#### The data
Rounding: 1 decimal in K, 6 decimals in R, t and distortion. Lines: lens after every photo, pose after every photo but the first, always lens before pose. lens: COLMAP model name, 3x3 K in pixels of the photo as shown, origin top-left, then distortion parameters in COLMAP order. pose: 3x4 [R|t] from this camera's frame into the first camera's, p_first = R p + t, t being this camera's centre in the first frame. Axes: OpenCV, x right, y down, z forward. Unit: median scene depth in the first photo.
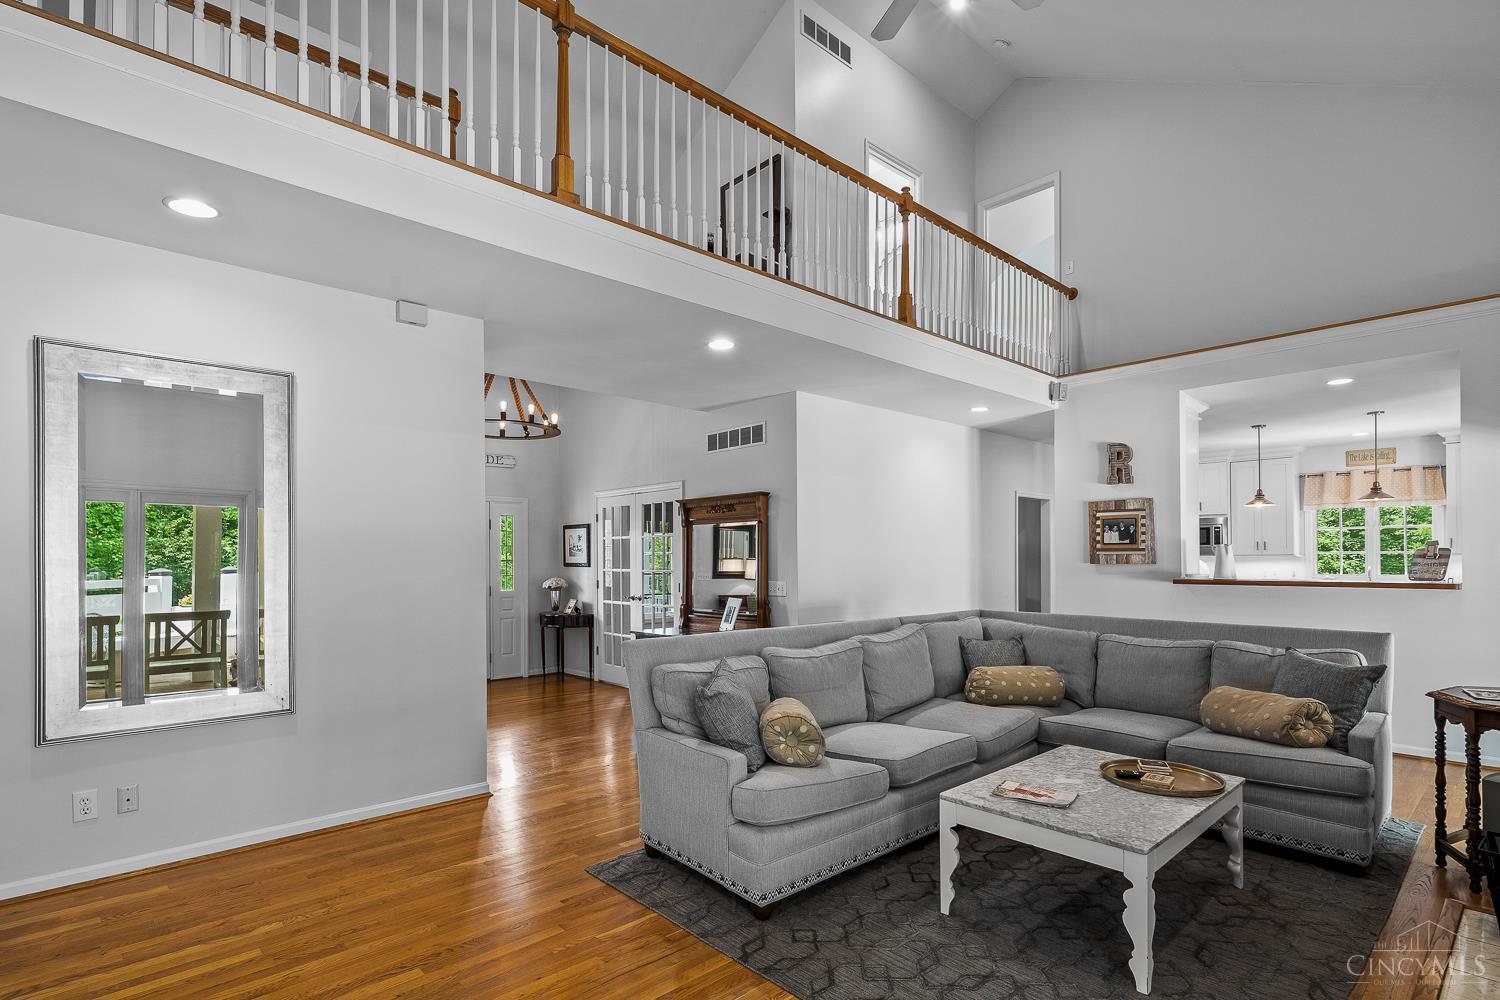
lens RADIAL K [[750.3, 0, 781.1], [0, 750.3, 555.7], [0, 0, 1]] dist [0.005754, 0.000754]
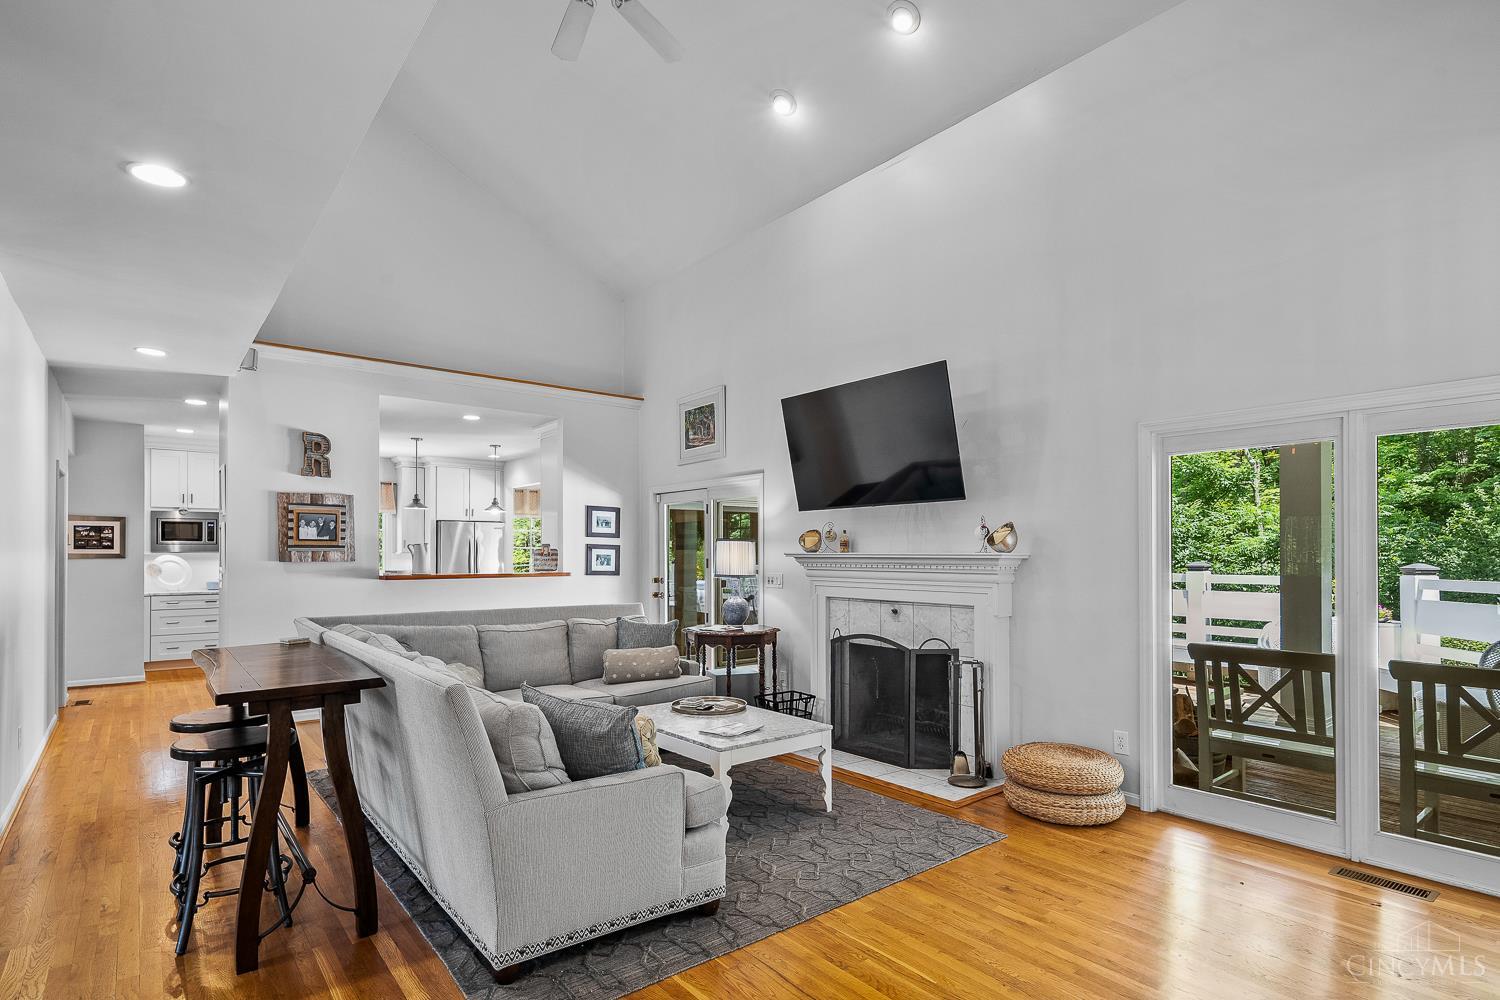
lens RADIAL K [[750.3, 0, 763.1], [0, 750.3, 555.2], [0, 0, 1]] dist [0.005754, 0.000754]
pose [[0.077315, 0.000894, 0.997006, -0.449060], [-0.003321, 0.999994, -0.000639, 0.001483], [-0.997001, -0.003261, 0.077317, 0.375453]]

#### What you have to do
When you write out the material again, keep every word exact and omit the pictures.

#### Solution
Rounding: 1 decimal in K, 6 decimals in R, t and distortion. Lines: lens after every photo, pose after every photo but the first, always lens before pose. lens: COLMAP model name, 3x3 K in pixels of the photo as shown, origin top-left, then distortion parameters in COLMAP order. pose: 3x4 [R|t] from this camera's frame into the first camera's, p_first = R p + t, t being this camera's centre in the first frame. Axes: OpenCV, x right, y down, z forward. Unit: median scene depth in the first photo.
lens RADIAL K [[750.3, 0, 781.1], [0, 750.3, 555.7], [0, 0, 1]] dist [0.005754, 0.000754]
lens RADIAL K [[750.3, 0, 763.1], [0, 750.3, 555.2], [0, 0, 1]] dist [0.005754, 0.000754]
pose [[0.077315, 0.000894, 0.997006, -0.449060], [-0.003321, 0.999994, -0.000639, 0.001483], [-0.997001, -0.003261, 0.077317, 0.375453]]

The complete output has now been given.